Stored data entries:
=-=-=

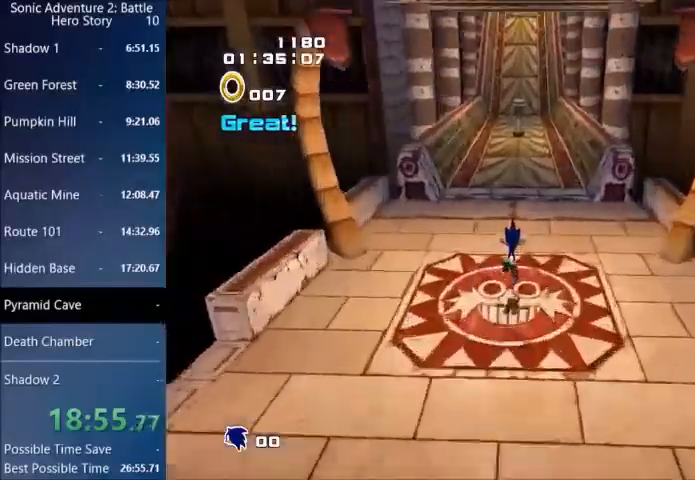
{"buttons": [], "left_stick": "up", "right_stick": "center", "events": []}
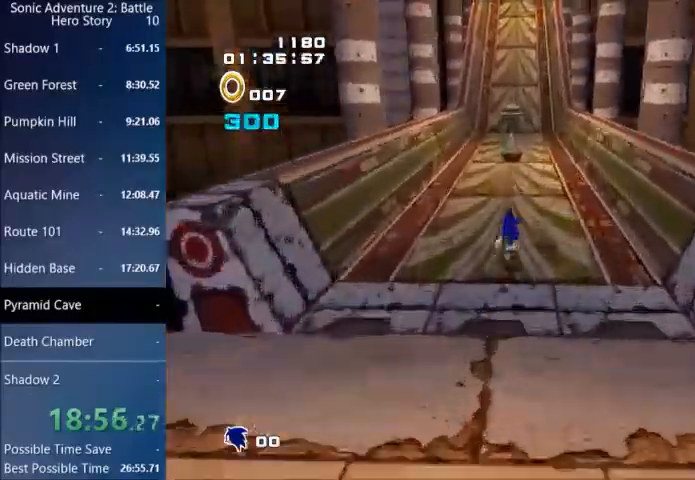
{"buttons": [], "left_stick": "up", "right_stick": "center", "events": [[300, "CIRCLE", "down"], [400, "CIRCLE", "up"]]}
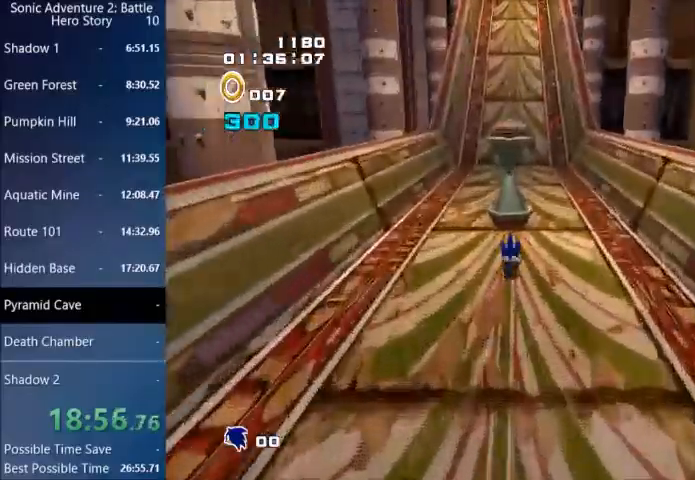
{"buttons": [], "left_stick": "up-right", "right_stick": "center", "events": [[301, "left_stick", "up-right"]]}
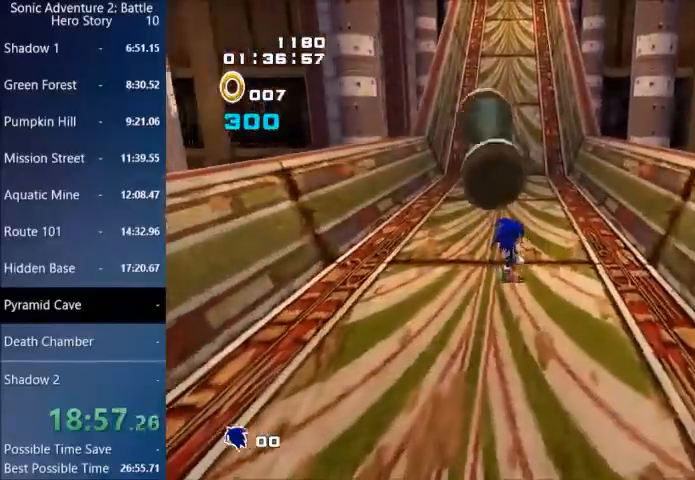
{"buttons": ["CROSS"], "left_stick": "up", "right_stick": "center", "events": [[133, "CROSS", "down"], [300, "left_stick", "up"], [334, "CIRCLE", "down"], [400, "CIRCLE", "up"]]}
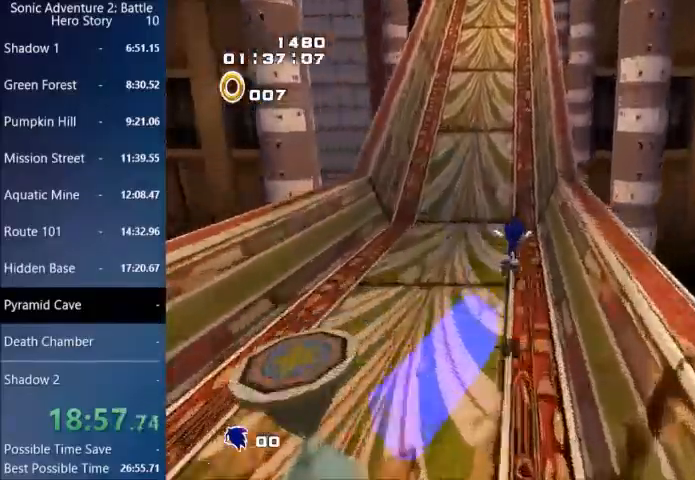
{"buttons": ["CROSS", "CIRCLE"], "left_stick": "up", "right_stick": "center", "events": [[201, "CIRCLE", "down"]]}
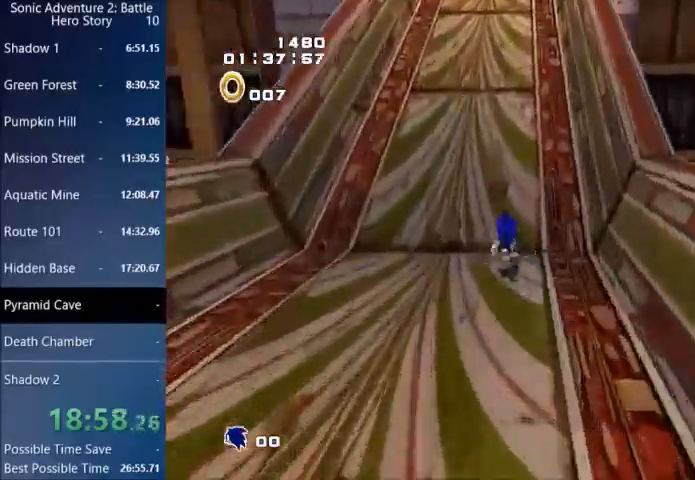
{"buttons": [], "left_stick": "up", "right_stick": "center", "events": [[367, "CROSS", "up"], [467, "CIRCLE", "up"]]}
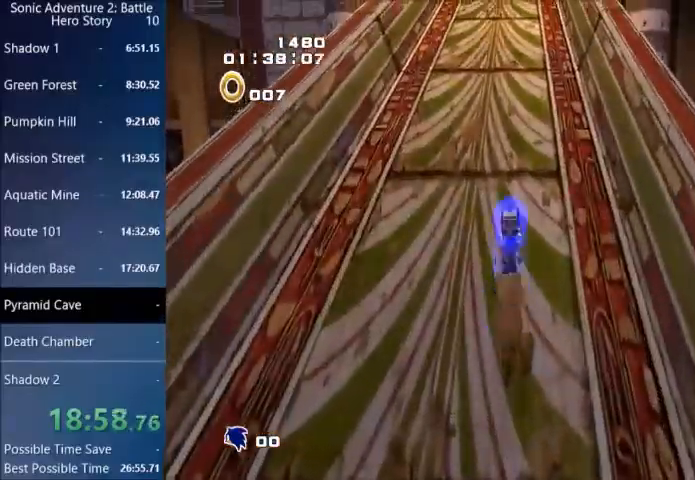
{"buttons": [], "left_stick": "up", "right_stick": "center", "events": []}
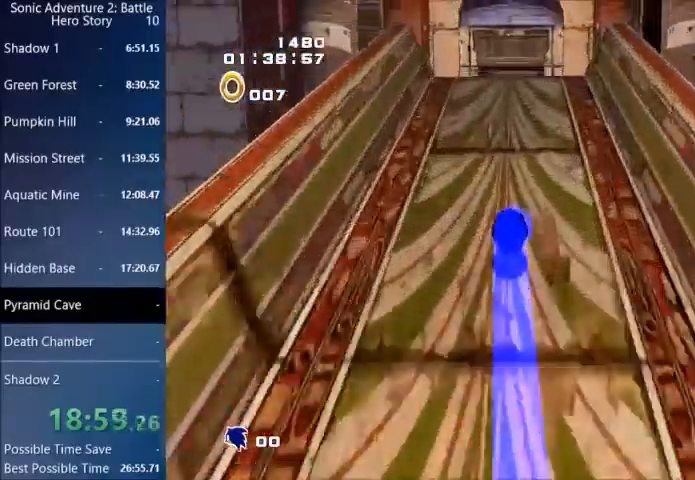
{"buttons": [], "left_stick": "up", "right_stick": "center", "events": [[167, "CROSS", "down"], [400, "CIRCLE", "down"], [434, "CIRCLE", "up"], [500, "CROSS", "up"]]}
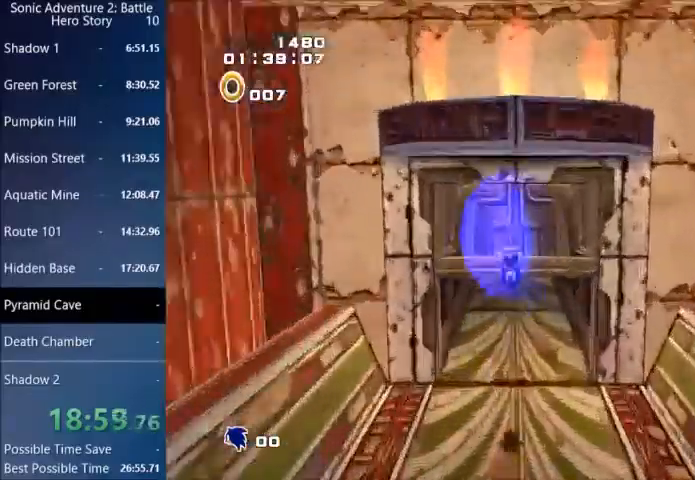
{"buttons": ["CIRCLE"], "left_stick": "up", "right_stick": "center"}
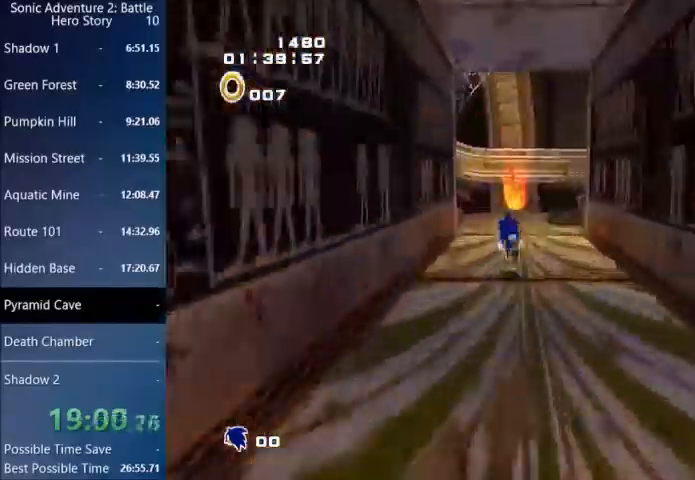
{"buttons": [], "left_stick": "up", "right_stick": "center", "events": [[400, "CIRCLE", "up"]]}
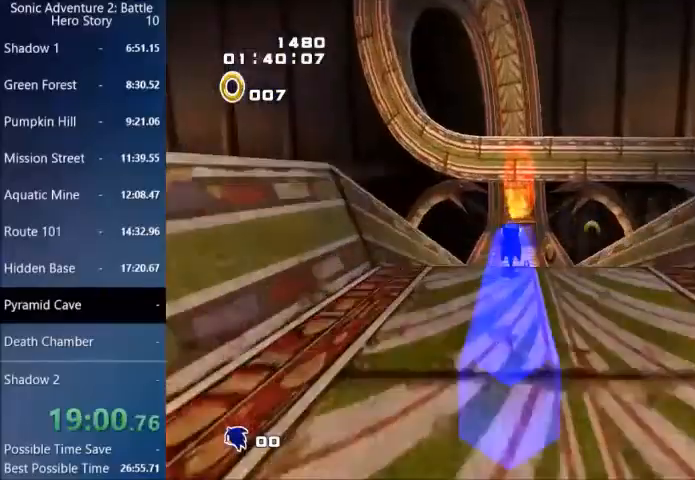
{"buttons": [], "left_stick": "up", "right_stick": "center", "events": []}
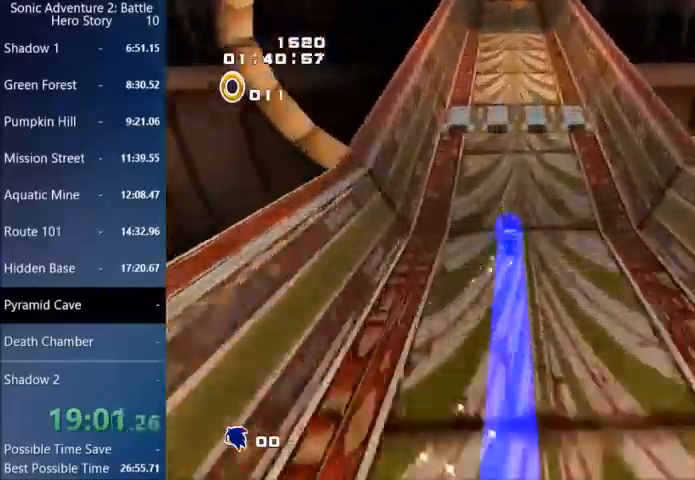
{"buttons": ["CIRCLE"], "left_stick": "up-right", "right_stick": "center", "events": [[33, "left_stick", "up-right"], [100, "CIRCLE", "down"]]}
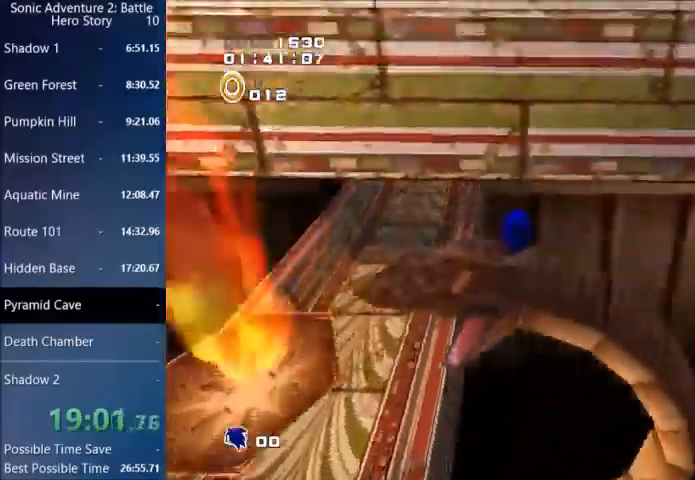
{"buttons": [], "left_stick": "up-right", "right_stick": "center", "events": [[267, "CIRCLE", "up"], [301, "CROSS", "down"], [434, "CROSS", "up"]]}
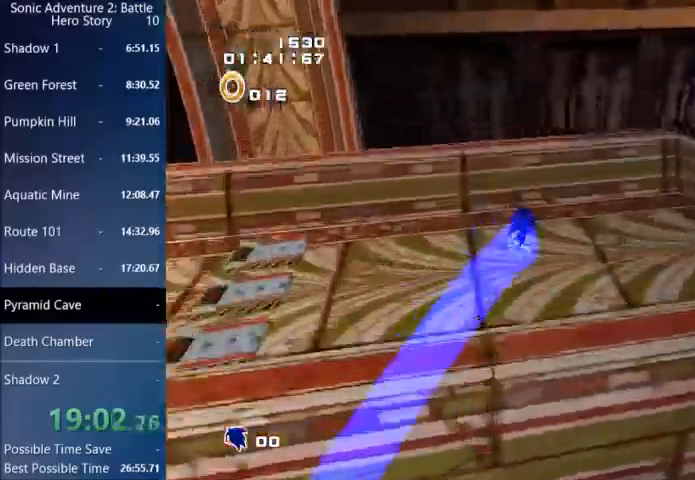
{"buttons": [], "left_stick": "up", "right_stick": "center", "events": [[400, "left_stick", "up"]]}
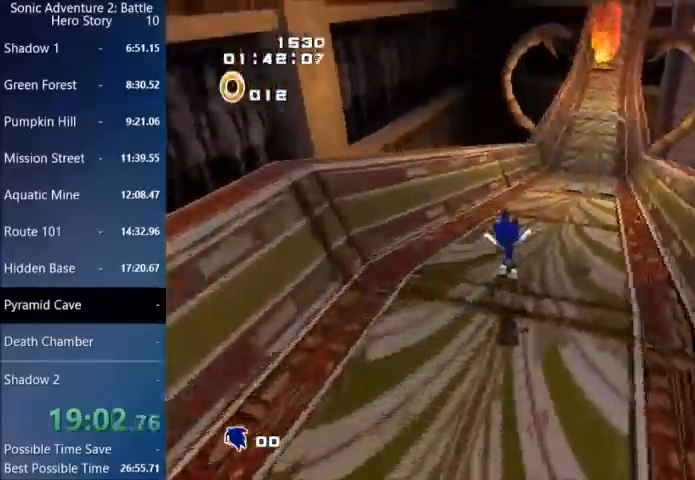
{"buttons": ["CIRCLE"], "left_stick": "up", "right_stick": "center", "events": [[134, "CIRCLE", "down"]]}
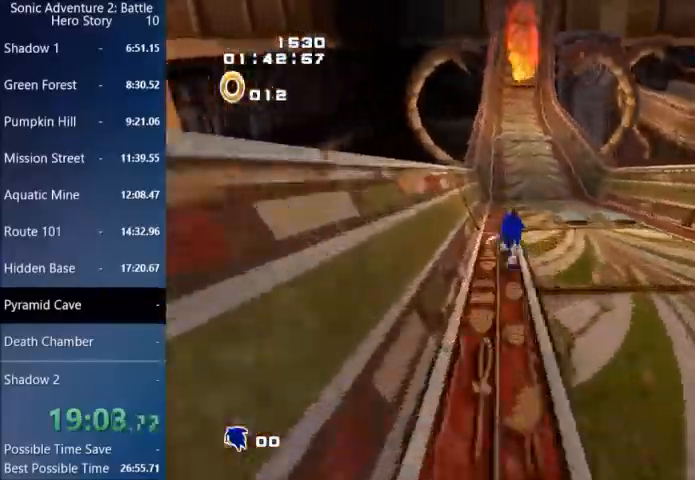
{"buttons": [], "left_stick": "up", "right_stick": "center", "events": [[300, "CIRCLE", "up"], [300, "CROSS", "down"], [500, "CROSS", "up"]]}
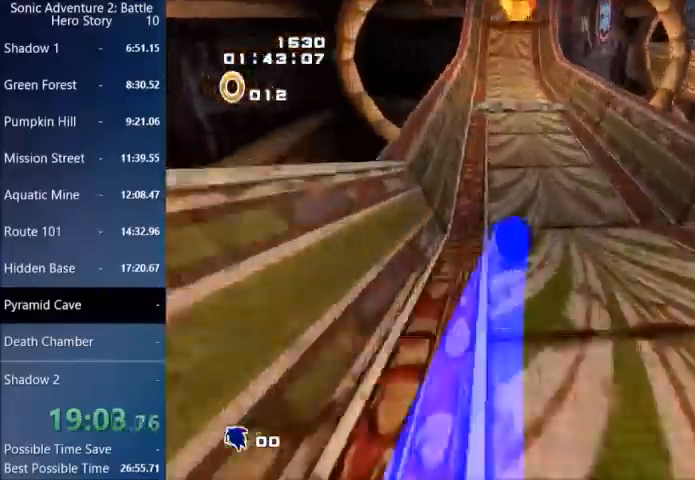
{"buttons": ["CROSS"], "left_stick": "up", "right_stick": "center", "events": [[234, "CROSS", "down"]]}
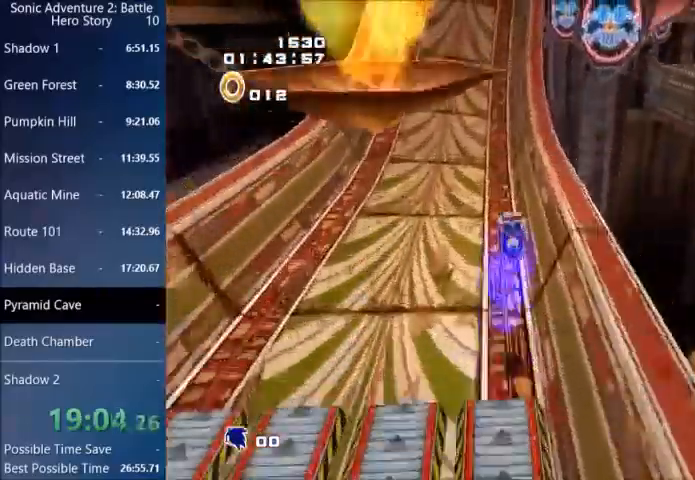
{"buttons": [], "left_stick": "up", "right_stick": "center", "events": [[133, "CROSS", "up"]]}
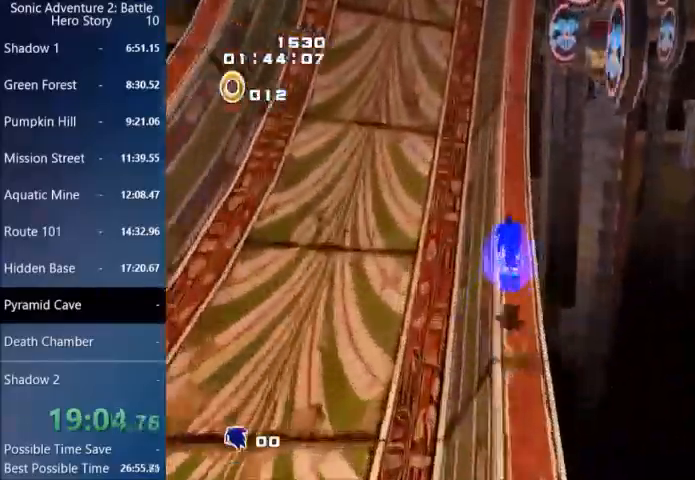
{"buttons": ["CIRCLE"], "left_stick": "up", "right_stick": "center", "events": [[201, "CIRCLE", "down"]]}
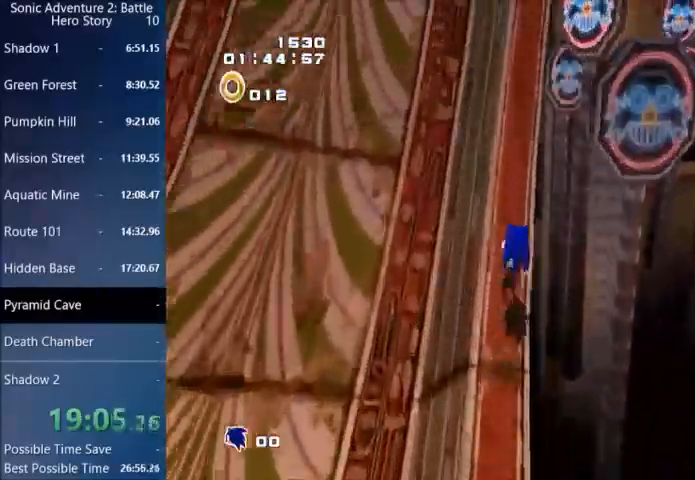
{"buttons": ["CIRCLE"], "left_stick": "up", "right_stick": "center", "events": []}
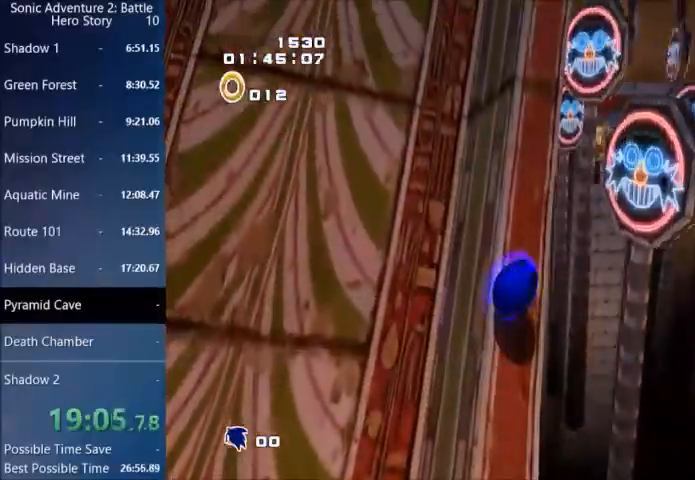
{"buttons": ["CIRCLE"], "left_stick": "up", "right_stick": "center", "events": [[67, "CIRCLE", "up"], [401, "CIRCLE", "down"]]}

=-=-=

Please transcribe all of the entries exactly and omit any picture they hold.

{"buttons": [], "left_stick": "up", "right_stick": "center", "events": []}
{"buttons": [], "left_stick": "up", "right_stick": "center", "events": [[300, "CIRCLE", "down"], [400, "CIRCLE", "up"]]}
{"buttons": [], "left_stick": "up-right", "right_stick": "center", "events": [[301, "left_stick", "up-right"]]}
{"buttons": ["CROSS"], "left_stick": "up", "right_stick": "center", "events": [[133, "CROSS", "down"], [300, "left_stick", "up"], [334, "CIRCLE", "down"], [400, "CIRCLE", "up"]]}
{"buttons": ["CROSS", "CIRCLE"], "left_stick": "up", "right_stick": "center", "events": [[201, "CIRCLE", "down"]]}
{"buttons": [], "left_stick": "up", "right_stick": "center", "events": [[367, "CROSS", "up"], [467, "CIRCLE", "up"]]}
{"buttons": [], "left_stick": "up", "right_stick": "center", "events": []}
{"buttons": [], "left_stick": "up", "right_stick": "center", "events": [[167, "CROSS", "down"], [400, "CIRCLE", "down"], [434, "CIRCLE", "up"], [500, "CROSS", "up"]]}
{"buttons": ["CIRCLE"], "left_stick": "up", "right_stick": "center"}
{"buttons": [], "left_stick": "up", "right_stick": "center", "events": [[400, "CIRCLE", "up"]]}
{"buttons": [], "left_stick": "up", "right_stick": "center", "events": []}
{"buttons": ["CIRCLE"], "left_stick": "up-right", "right_stick": "center", "events": [[33, "left_stick", "up-right"], [100, "CIRCLE", "down"]]}
{"buttons": [], "left_stick": "up-right", "right_stick": "center", "events": [[267, "CIRCLE", "up"], [301, "CROSS", "down"], [434, "CROSS", "up"]]}
{"buttons": [], "left_stick": "up", "right_stick": "center", "events": [[400, "left_stick", "up"]]}
{"buttons": ["CIRCLE"], "left_stick": "up", "right_stick": "center", "events": [[134, "CIRCLE", "down"]]}
{"buttons": [], "left_stick": "up", "right_stick": "center", "events": [[300, "CIRCLE", "up"], [300, "CROSS", "down"], [500, "CROSS", "up"]]}
{"buttons": ["CROSS"], "left_stick": "up", "right_stick": "center", "events": [[234, "CROSS", "down"]]}
{"buttons": [], "left_stick": "up", "right_stick": "center", "events": [[133, "CROSS", "up"]]}
{"buttons": ["CIRCLE"], "left_stick": "up", "right_stick": "center", "events": [[201, "CIRCLE", "down"]]}
{"buttons": ["CIRCLE"], "left_stick": "up", "right_stick": "center", "events": []}
{"buttons": ["CIRCLE"], "left_stick": "up", "right_stick": "center", "events": [[67, "CIRCLE", "up"], [401, "CIRCLE", "down"]]}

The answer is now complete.